• _WHAT YOU NEED TO DO_
Retype the items' lines word for word, beginning at the line that contains "істолета EKOL VOLGA" and stopping after the line that contains "3 октября 2024", with both of those lines included.

• _TASK INPUTS_

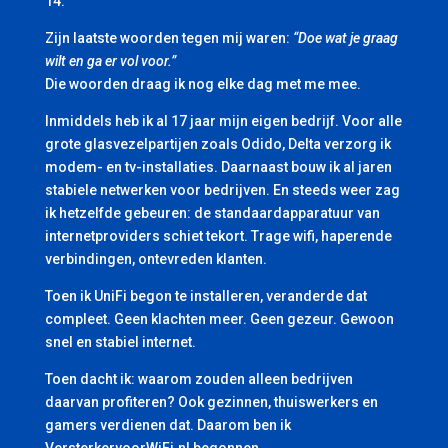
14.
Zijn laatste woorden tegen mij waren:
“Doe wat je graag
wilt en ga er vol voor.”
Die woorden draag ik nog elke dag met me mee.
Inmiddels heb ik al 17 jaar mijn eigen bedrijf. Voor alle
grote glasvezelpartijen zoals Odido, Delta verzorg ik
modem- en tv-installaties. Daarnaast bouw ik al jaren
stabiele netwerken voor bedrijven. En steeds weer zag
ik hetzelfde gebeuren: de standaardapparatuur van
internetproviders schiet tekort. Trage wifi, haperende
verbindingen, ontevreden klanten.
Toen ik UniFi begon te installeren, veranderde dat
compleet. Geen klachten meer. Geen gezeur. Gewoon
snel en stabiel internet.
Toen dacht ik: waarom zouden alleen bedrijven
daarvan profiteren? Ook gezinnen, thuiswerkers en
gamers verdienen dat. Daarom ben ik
* * *
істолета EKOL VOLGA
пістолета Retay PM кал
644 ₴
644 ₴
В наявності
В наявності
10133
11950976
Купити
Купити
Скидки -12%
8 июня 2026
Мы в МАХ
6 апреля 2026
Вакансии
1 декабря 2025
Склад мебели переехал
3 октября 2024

• _EXERCISE RESULT_
істолета EKOL VOLGA
пістолета Retay PM кал
644 ₴
644 ₴
В наявності
В наявності
10133
11950976
Купити
Купити
Скидки -12%
8 июня 2026
Мы в МАХ
6 апреля 2026
Вакансии
1 декабря 2025
Склад мебели переехал
3 октября 2024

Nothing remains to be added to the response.